* What the task asks
Rename every occurrence of "Wasserstoff-Region" to "Wasserstoffregion" in the lines below and return them otherwise unchanged, omitting the pictures.

>>>>>

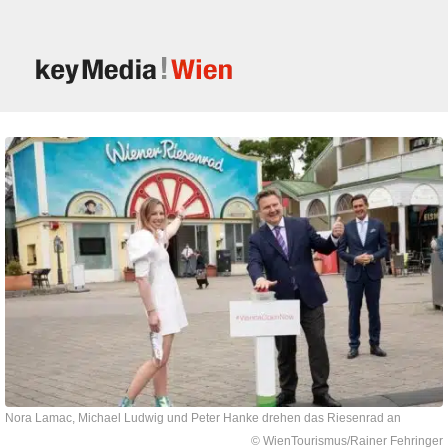
Nora Lamac, Michael Ludwig und Peter Hanke drehen das Riesenrad an
© WienTourismus/Rainer Fehringer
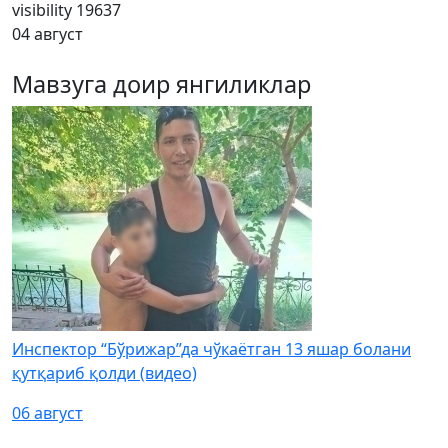
visibility
19637
04 август
Мавзуга доир янгиликлар
Инспектор “Бўрижар”да чўкаётган 13 яшар болани
қутқариб қолди (видео)
06 август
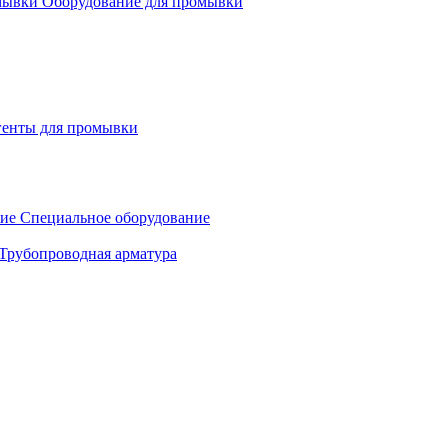
Оборудование для промывки
генты для промывки
Специальное оборудование
Трубопроводная арматура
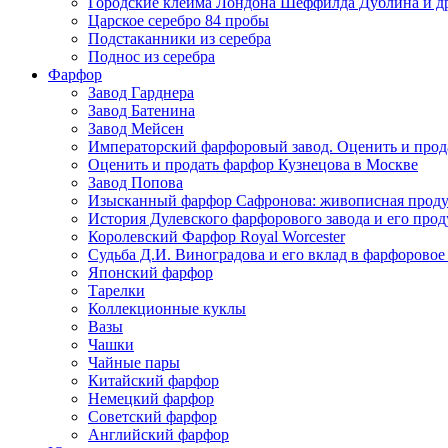
Городские клейма Лондона Шеффилда Дублина и д
Царское серебро 84 пробы
Подстаканники из серебра
Поднос из серебра
Фарфор
Завод Гарднера
Завод Батенина
Завод Мейсен
Императорский фарфоровый завод. Оценить и прод
Оценить и продать фарфор Кузнецова в Москве
Завод Попова
Изысканный фарфор Сафронова: живописная прод
История Дулевского фарфорового завода и его про
Королевский Фарфор Royal Worcester
Судьба Д.И. Виноградова и его вклад в фарфоровое
Японский фарфор
Тарелки
Коллекционные куклы
Вазы
Чашки
Чайные пары
Китайский фарфор
Немецкий фарфор
Советский фарфор
Английский фарфор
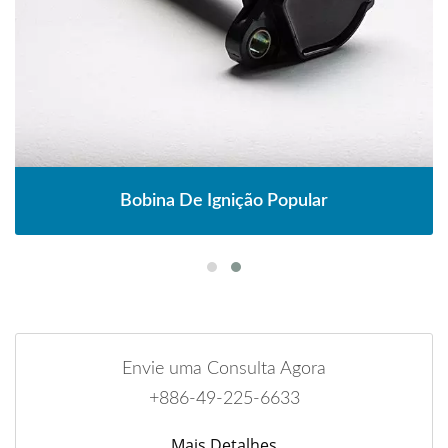
Bobina De Ignição Popular
Envie uma Consulta Agora
+886-49-225-6633
Mais Detalhes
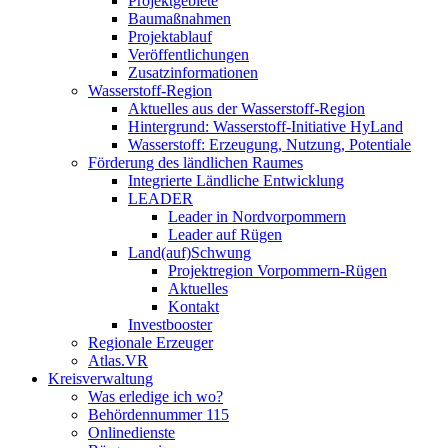
Projektgebiete
Baumaßnahmen
Projektablauf
Veröffentlichungen
Zusatzinformationen
Wasserstoff-Region
Aktuelles aus der Wasserstoff-Region
Hintergrund: Wasserstoff-Initiative HyLand
Wasserstoff: Erzeugung, Nutzung, Potentiale
Förderung des ländlichen Raumes
Integrierte Ländliche Entwicklung
LEADER
Leader in Nordvorpommern
Leader auf Rügen
Land(auf)Schwung
Projektregion Vorpommern-Rügen
Aktuelles
Kontakt
Investbooster
Regionale Erzeuger
Atlas.VR
Kreisverwaltung
Was erledige ich wo?
Behördennummer 115
Onlinedienste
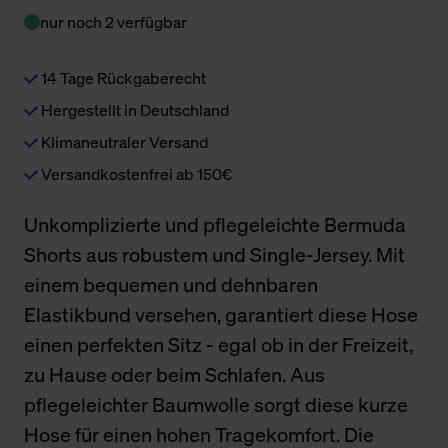
nur noch 2 verfügbar
14 Tage Rückgaberecht
Hergestellt in Deutschland
Klimaneutraler Versand
Versandkostenfrei ab 150€
Unkomplizierte und pflegeleichte Bermuda
Shorts aus robustem und Single-Jersey. Mit
einem bequemen und dehnbaren
Elastikbund versehen, garantiert diese Hose
einen perfekten Sitz - egal ob in der Freizeit,
zu Hause oder beim Schlafen. Aus
pflegeleichter Baumwolle sorgt diese kurze
Hose für einen hohen Tragekomfort. Die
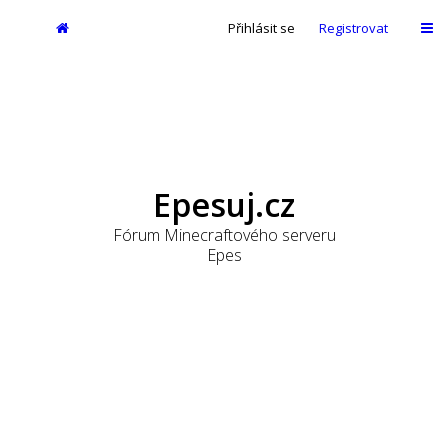
Přihlásit se
Registrovat
Epesuj.cz
Fórum Minecraftového serveru
Epes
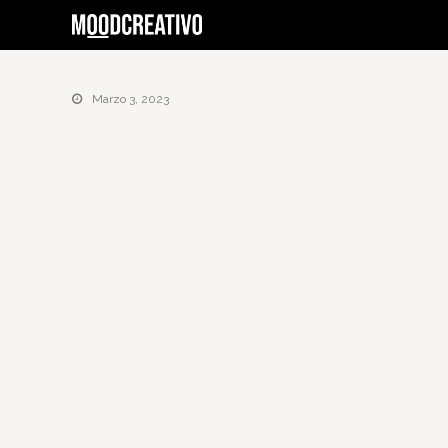
Marzo 3, 2023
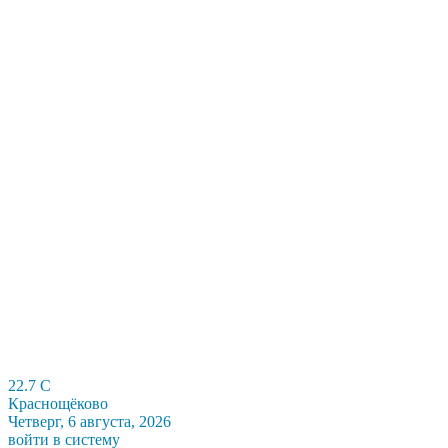
22.7
C
Краснощёково
Четверг, 6 августа, 2026
войти в систему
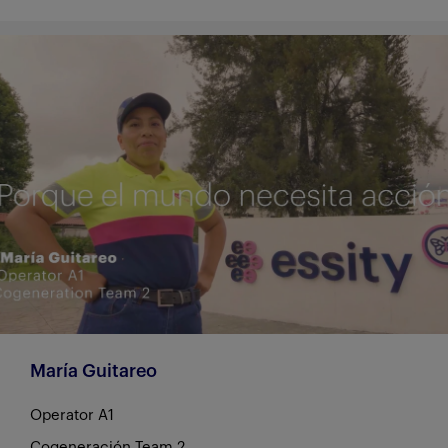
María Guitareo
Operator A1
Cogeneración Team 2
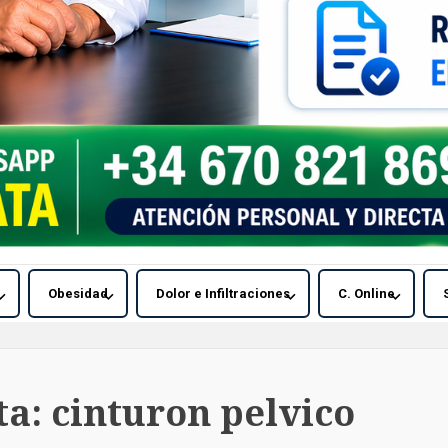
Obesidad
Dolor e Infiltraciones
C. Online
ta:
cinturon pelvico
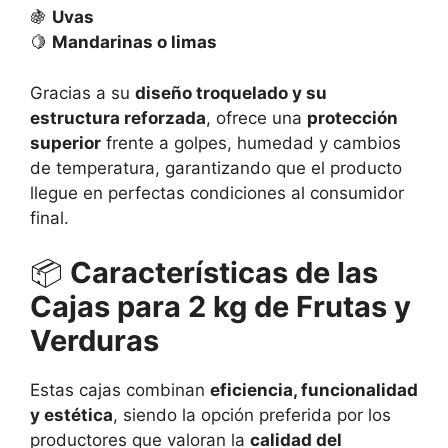
🍇
Uvas
🍋
Mandarinas o limas
Gracias a su
diseño troquelado y su
estructura reforzada
, ofrece una
protección
superior
frente a golpes, humedad y cambios
de temperatura, garantizando que el producto
llegue en perfectas condiciones al consumidor
final.
📦
Características de las
Cajas para 2 kg de Frutas y
Verduras
Estas cajas combinan
eficiencia, funcionalidad
y estética
, siendo la opción preferida por los
productores que valoran la
calidad del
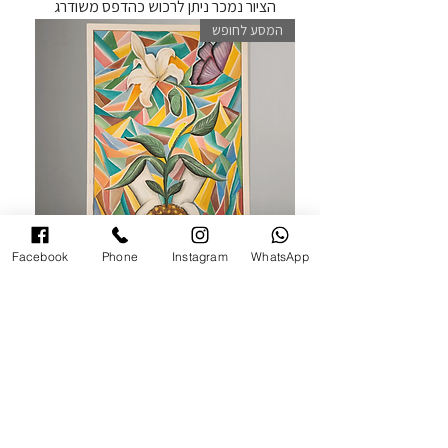
הציור נמכר ניתן לרכוש כהדפס משודרג
המסע לחופש
Facebook
Phone
Instagram
WhatsApp
המסע לחופש
הציור נמכר ניתן לרכוש כהדפס משודרג
מסע פנימי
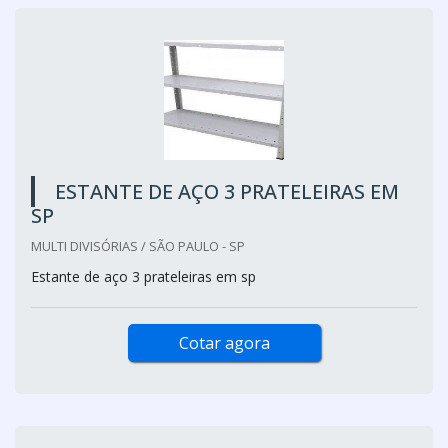
ESTANTE DE AÇO 3 PRATELEIRAS EM
SP
MULTI DIVISÓRIAS / SÃO PAULO - SP
Estante de aço 3 prateleiras em sp
Cotar agora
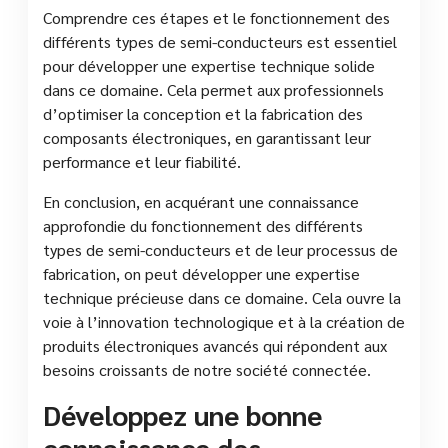
Comprendre ces étapes et le fonctionnement des
différents types de semi-conducteurs est essentiel
pour développer une expertise technique solide
dans ce domaine. Cela permet aux professionnels
d’optimiser la conception et la fabrication des
composants électroniques, en garantissant leur
performance et leur fiabilité.
En conclusion, en acquérant une connaissance
approfondie du fonctionnement des différents
types de semi-conducteurs et de leur processus de
fabrication, on peut développer une expertise
technique précieuse dans ce domaine. Cela ouvre la
voie à l’innovation technologique et à la création de
produits électroniques avancés qui répondent aux
besoins croissants de notre société connectée.
Développez une bonne
connaissance des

<<<<<

* Result of the exercise
Nora Lamac, Michael Ludwig und Peter Hanke drehen das Riesenrad an
© WienTourismus/Rainer Fehringer
visibility
19637
04 август
Мавзуга доир янгиликлар
Инспектор “Бўрижар”да чўкаётган 13 яшар болани
қутқариб қолди (видео)
06 август
Оборудование для промывки
генты для промывки
Специальное оборудование
Трубопроводная арматура
Городские клейма Лондона Шеффилда Дублина и д
Царское серебро 84 пробы
Подстаканники из серебра
Поднос из серебра
Фарфор
Завод Гарднера
Завод Батенина
Завод Мейсен
Императорский фарфоровый завод. Оценить и прод
Оценить и продать фарфор Кузнецова в Москве
Завод Попова
Изысканный фарфор Сафронова: живописная прод
История Дулевского фарфорового завода и его про
Королевский Фарфор Royal Worcester
Судьба Д.И. Виноградова и его вклад в фарфоровое
Японский фарфор
Тарелки
Коллекционные куклы
Вазы
Чашки
Чайные пары
Китайский фарфор
Немецкий фарфор
Советский фарфор
Английский фарфор
Bobina De Ignição Popular
Envie uma Consulta Agora
+886-49-225-6633
Mais Detalhes
Projektgebiete
Baumaßnahmen
Projektablauf
Veröffentlichungen
Zusatzinformationen
Wasserstoffregion
Aktuelles aus der Wasserstoffregion
Hintergrund: Wasserstoff-Initiative HyLand
Wasserstoff: Erzeugung, Nutzung, Potentiale
Förderung des ländlichen Raumes
Integrierte Ländliche Entwicklung
LEADER
Leader in Nordvorpommern
Leader auf Rügen
Land(auf)Schwung
Projektregion Vorpommern-Rügen
Aktuelles
Kontakt
Investbooster
Regionale Erzeuger
Atlas.VR
Kreisverwaltung
Was erledige ich wo?
Behördennummer 115
Onlinedienste
nur noch 2 verfügbar
14 Tage Rückgaberecht
Hergestellt in Deutschland
Klimaneutraler Versand
Versandkostenfrei ab 150€
Unkomplizierte und pflegeleichte Bermuda
Shorts aus robustem und Single-Jersey. Mit
einem bequemen und dehnbaren
Elastikbund versehen, garantiert diese Hose
einen perfekten Sitz - egal ob in der Freizeit,
zu Hause oder beim Schlafen. Aus
pflegeleichter Baumwolle sorgt diese kurze
Hose für einen hohen Tragekomfort. Die
Přihlásit se
Registrovat
Epesuj.cz
Fórum Minecraftového serveru
Epes
Marzo 3, 2023
22.7
C
Краснощёково
Четверг, 6 августа, 2026
войти в систему
María Guitareo
Operator A1
Cogeneración Team 2
Obesidad
Dolor e Infiltraciones
C. Online
ta:
cinturon pelvico
🍇
Uvas
🍋
Mandarinas o limas
Gracias a su
diseño troquelado y su
estructura reforzada
, ofrece una
protección
superior
frente a golpes, humedad y cambios
de temperatura, garantizando que el producto
llegue en perfectas condiciones al consumidor
final.
📦
Características de las
Cajas para 2 kg de Frutas y
Verduras
Estas cajas combinan
eficiencia, funcionalidad
y estética
, siendo la opción preferida por los
productores que valoran la
calidad del
הציור נמכר ניתן לרכוש כהדפס משודרג
המסע לחופש
Facebook
Phone
Instagram
WhatsApp
המסע לחופש
הציור נמכר ניתן לרכוש כהדפס משודרג
מסע פנימי
ESTANTE DE AÇO 3 PRATELEIRAS EM
SP
MULTI DIVISÓRIAS / SÃO PAULO - SP
Estante de aço 3 prateleiras em sp
Cotar agora
Comprendre ces étapes et le fonctionnement des
différents types de semi-conducteurs est essentiel
pour développer une expertise technique solide
dans ce domaine. Cela permet aux professionnels
d’optimiser la conception et la fabrication des
composants électroniques, en garantissant leur
performance et leur fiabilité.
En conclusion, en acquérant une connaissance
approfondie du fonctionnement des différents
types de semi-conducteurs et de leur processus de
fabrication, on peut développer une expertise
technique précieuse dans ce domaine. Cela ouvre la
voie à l’innovation technologique et à la création de
produits électroniques avancés qui répondent aux
besoins croissants de notre société connectée.
Développez une bonne
connaissance des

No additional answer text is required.